L'histoire :
Une petite bestiole vient d’insérer une pièce dans le distributeur de boisson, histoire d’étancher sa soif. Sauf que rien ne tombe… Agacée, la petite bête l’est encore plus quand le chien venu après elle, récupère sa boisson. Après une petite échauffourée, la bouteille se fracasse sur le sol en mille morceaux. Il en sort un diablotin tout noir à deux têtes qui ne cesse de grandir. Effrayés, le chien et la bestiole tentent de s’enfuir mais ils sont pourchassés, enlacés et retenus aux pieds par les rejetons du diablotin. Le chien s’est fait attraper tandis que la bestiole se réjouit de son malheur. Celle-ci a réussi à fuir. La voilà désormais face à une ville dans un no man’s land inquiétant. Serait-ce là le Grand Distributeur ? Rien ne sera le fruit du hasard et toute contingence trouvera une explication rationnelle… ou pas !

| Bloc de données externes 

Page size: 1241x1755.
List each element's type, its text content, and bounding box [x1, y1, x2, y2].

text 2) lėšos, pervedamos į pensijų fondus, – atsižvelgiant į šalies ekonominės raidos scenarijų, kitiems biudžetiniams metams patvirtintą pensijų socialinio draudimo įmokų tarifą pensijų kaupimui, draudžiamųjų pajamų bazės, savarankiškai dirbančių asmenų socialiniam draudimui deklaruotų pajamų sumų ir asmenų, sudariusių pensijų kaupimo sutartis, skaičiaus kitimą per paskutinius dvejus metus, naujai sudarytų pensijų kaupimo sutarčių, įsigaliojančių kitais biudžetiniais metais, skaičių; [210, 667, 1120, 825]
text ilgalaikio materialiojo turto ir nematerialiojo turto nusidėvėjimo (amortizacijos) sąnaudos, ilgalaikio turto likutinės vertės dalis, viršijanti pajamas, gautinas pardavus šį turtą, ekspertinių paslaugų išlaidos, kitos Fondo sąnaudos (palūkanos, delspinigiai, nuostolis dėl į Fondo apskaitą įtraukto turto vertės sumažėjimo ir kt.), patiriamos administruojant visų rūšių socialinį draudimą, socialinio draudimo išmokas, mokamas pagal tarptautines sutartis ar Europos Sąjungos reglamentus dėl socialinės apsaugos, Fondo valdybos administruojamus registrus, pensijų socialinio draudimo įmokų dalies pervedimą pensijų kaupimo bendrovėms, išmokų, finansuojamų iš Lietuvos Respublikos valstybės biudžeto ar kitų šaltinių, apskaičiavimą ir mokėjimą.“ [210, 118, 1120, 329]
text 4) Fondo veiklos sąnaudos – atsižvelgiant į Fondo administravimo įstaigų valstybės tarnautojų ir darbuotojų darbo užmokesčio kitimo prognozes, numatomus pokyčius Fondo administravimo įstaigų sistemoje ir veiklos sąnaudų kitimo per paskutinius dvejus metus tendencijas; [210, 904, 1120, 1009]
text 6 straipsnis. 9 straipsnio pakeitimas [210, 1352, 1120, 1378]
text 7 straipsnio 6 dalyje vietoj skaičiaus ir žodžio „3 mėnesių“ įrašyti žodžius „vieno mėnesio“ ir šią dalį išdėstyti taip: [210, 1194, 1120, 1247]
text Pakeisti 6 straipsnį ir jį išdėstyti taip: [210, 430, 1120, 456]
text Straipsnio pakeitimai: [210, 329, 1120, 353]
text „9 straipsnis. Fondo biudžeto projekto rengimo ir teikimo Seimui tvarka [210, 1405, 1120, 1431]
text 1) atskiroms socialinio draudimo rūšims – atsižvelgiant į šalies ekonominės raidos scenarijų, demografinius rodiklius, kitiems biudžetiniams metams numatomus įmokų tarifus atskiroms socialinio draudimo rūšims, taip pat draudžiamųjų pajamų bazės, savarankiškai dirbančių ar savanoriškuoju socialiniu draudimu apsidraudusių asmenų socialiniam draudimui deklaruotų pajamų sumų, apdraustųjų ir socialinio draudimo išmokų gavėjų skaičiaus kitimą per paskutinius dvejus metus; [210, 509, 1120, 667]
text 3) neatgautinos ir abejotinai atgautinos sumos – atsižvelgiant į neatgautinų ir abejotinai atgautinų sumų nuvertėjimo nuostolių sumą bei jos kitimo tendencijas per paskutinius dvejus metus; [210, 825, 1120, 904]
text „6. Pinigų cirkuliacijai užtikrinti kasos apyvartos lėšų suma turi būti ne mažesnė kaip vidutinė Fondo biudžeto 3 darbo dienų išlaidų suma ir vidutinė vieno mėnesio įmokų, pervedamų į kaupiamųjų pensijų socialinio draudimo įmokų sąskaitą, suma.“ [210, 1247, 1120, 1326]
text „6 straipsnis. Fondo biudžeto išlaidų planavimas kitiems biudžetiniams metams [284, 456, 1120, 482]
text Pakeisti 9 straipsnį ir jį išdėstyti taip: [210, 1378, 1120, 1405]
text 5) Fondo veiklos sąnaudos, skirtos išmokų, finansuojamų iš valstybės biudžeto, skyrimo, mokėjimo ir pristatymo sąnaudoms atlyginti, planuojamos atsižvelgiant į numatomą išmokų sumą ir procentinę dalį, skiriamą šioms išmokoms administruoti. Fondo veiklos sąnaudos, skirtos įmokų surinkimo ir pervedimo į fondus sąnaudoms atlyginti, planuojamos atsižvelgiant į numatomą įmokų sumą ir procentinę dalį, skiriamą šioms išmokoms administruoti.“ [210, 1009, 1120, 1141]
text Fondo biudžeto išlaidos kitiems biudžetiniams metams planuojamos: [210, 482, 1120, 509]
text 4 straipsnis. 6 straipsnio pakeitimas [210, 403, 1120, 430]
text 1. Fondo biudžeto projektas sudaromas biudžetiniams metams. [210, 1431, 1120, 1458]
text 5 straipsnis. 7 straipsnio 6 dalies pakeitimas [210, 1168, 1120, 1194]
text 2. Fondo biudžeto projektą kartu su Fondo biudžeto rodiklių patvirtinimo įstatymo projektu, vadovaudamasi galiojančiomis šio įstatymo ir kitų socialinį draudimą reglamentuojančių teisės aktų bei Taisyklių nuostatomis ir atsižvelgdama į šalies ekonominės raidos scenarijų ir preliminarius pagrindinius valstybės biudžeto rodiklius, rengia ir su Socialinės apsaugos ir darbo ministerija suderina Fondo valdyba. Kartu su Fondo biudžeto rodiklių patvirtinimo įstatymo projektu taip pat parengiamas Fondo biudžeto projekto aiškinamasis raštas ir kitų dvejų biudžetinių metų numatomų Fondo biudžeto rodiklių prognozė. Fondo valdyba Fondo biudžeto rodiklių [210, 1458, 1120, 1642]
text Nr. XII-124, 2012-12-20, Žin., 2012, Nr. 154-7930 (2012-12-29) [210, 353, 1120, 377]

Ce qu'on en pense sur la planète BD :
A la lecture de Machination, on pense évidemment aux aventures de Frank de Jim Woodring (d’ailleurs récompensé par le prix du jury à Angoulême 2012) et à son univers psychédélique. Sous la forme d’une aventure infernale et loufoque, inquiétante et étrange, Skalito Yoshimoto balade son lecteur dans des trous, nous montre des machines high-tech ou des cuves débordantes d'un liquide noirâtre bizarre, le tout dans des univers surréalistes, sources de questionnements sans fin. On flippe face aux sourires édentés de monstres sans noms, paumés dans de longs couloirs déserts qui se rejoignent pour former un labyrinthe kafkaïen ; on angoisse face aux hommes-pierres et on dégringole dans des abîmes de (non)sens. Troublant, parfois drôle, souvent surprenant. Tour à tour absurde ou insolite, le récit mise sur la sagacité d’un lecteur apte à décrypter tous les non-dits et les silences. Le dessin, alors volontairement minimaliste, verse parfois dans la caricature et l’excès de forme pour distiller l’inquiétude dans des ambiances décalées. Ici, l’auteur n’atteint pourtant pas la virtuosité narrative et graphique de Jim Woodring, et un certain nombre de planches demeurent nébuleuses. Plusieurs lectures seront donc nécessaires pour bien déchiffrer tous les mystères de cette aventure sans logique apparente. Si Machination se lit sans déplaisir, il faudra néanmoins prendre tout son temps pour reconstituer le puzzle et en dégager une cohérence. Et décider s’il s’agit d’une farce sans conséquence ou d’une machination audacieuse… Une course-poursuite d’enfer en tout cas, entre surréalisme et onirisme.